(Reading passage)
# advise on a .22 purchase



## timeout (Jun 23, 2011)

Any one out there care to help me out on picking a .22 for general shooting and plinking? Was looking at the S&W 617 and would love to have one but its kinda rich for my blood. Any input would be great, Thanks Mike


----------



## TedDeBearFrmHell (Jul 1, 2011)

ruger mk III


----------



## RICK54 (May 14, 2011)

Ruger single six hands down !


----------



## jfrey (Jul 10, 2011)

Browning Buck Mark is fantastic and a good deal for the money. You can't go wrong with one.


----------



## firefirst (Jul 4, 2011)

MKIII It will out shoot you good price,good gun,great fun


----------



## timeout (Jun 23, 2011)

Alright that gives me a place to start! Thanks


----------



## hideit (Oct 3, 2007)

those three cover the best
you gotta determine barrel length sights and feel of your hand
if those are too expensive the american herritage is the way to go - these are SA


----------



## aarondhgraham (Mar 17, 2011)
(End Reading passage)
(The data)
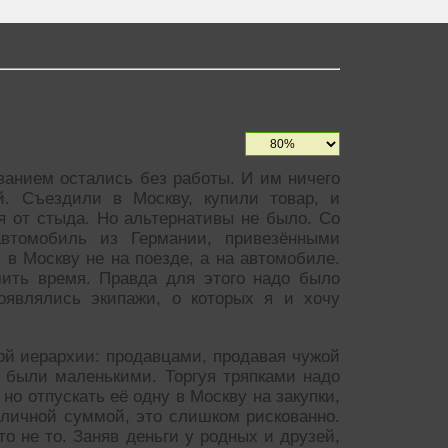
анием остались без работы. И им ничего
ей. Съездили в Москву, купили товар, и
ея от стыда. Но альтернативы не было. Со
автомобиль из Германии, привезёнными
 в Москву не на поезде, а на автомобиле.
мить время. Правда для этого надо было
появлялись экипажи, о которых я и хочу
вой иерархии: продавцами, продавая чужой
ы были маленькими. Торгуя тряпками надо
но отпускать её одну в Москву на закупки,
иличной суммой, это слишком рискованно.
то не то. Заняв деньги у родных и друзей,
(End The data)
§ Check your understanding
• 1. Reproduce the stretch of the records from their start through the line containing "вой иерархии: продавцами, продавая чужой", leaving out the picture.
• 2. Continue the forum thread on choosing a .22 from where it stops.
The records bear no relation to the forum thread about buying a .22.

§ Answers to the tasks
• 1.
анием остались без работы. И им ничего
ей. Съездили в Москву, купили товар, и
ея от стыда. Но альтернативы не было. Со
автомобиль из Германии, привезёнными
 в Москву не на поезде, а на автомобиле.
мить время. Правда для этого надо было
появлялись экипажи, о которых я и хочу
вой иерархии: продавцами, продавая чужой

• 2.
*My recommendations,,,*

So you want to buy a quality .22 pistol?

*These are the 5 most common target style .22 pistols out there*,,,
Any one of these 5 will give you many years of excellent performance.

I've *not* listed them in any order of preference.

Browning Buckmark = Great pistol but I found the grip to be funky.
Ruger 22/45 Mk II or MK III = Great pistol with a 1911-ish grip.
Beretta U22 NEOS = Great pistol with a very slender grip.
Ruger Mk II or MK III = Great pistol with a luger-ish grip.
S&W 22A = Great pistol with a very fat grip.

Any of these will serve you very well,,,
They are all reliable firearms that aren't ammo picky,,,
Rather than sweat over which one is _*better*_, get the one that fits your hand.

*For those who want a non-target style DA/SA .22 pistol*,,,
That is a reliable shooter but at an affordable cost,,,
There are two that consistently get great reviews:

Bersa Thunder 22 or the Firestorm 22,,,
Virtually identical pistols made by the same company,,,
These pistols are very similar in size and shape to a Walther PPK.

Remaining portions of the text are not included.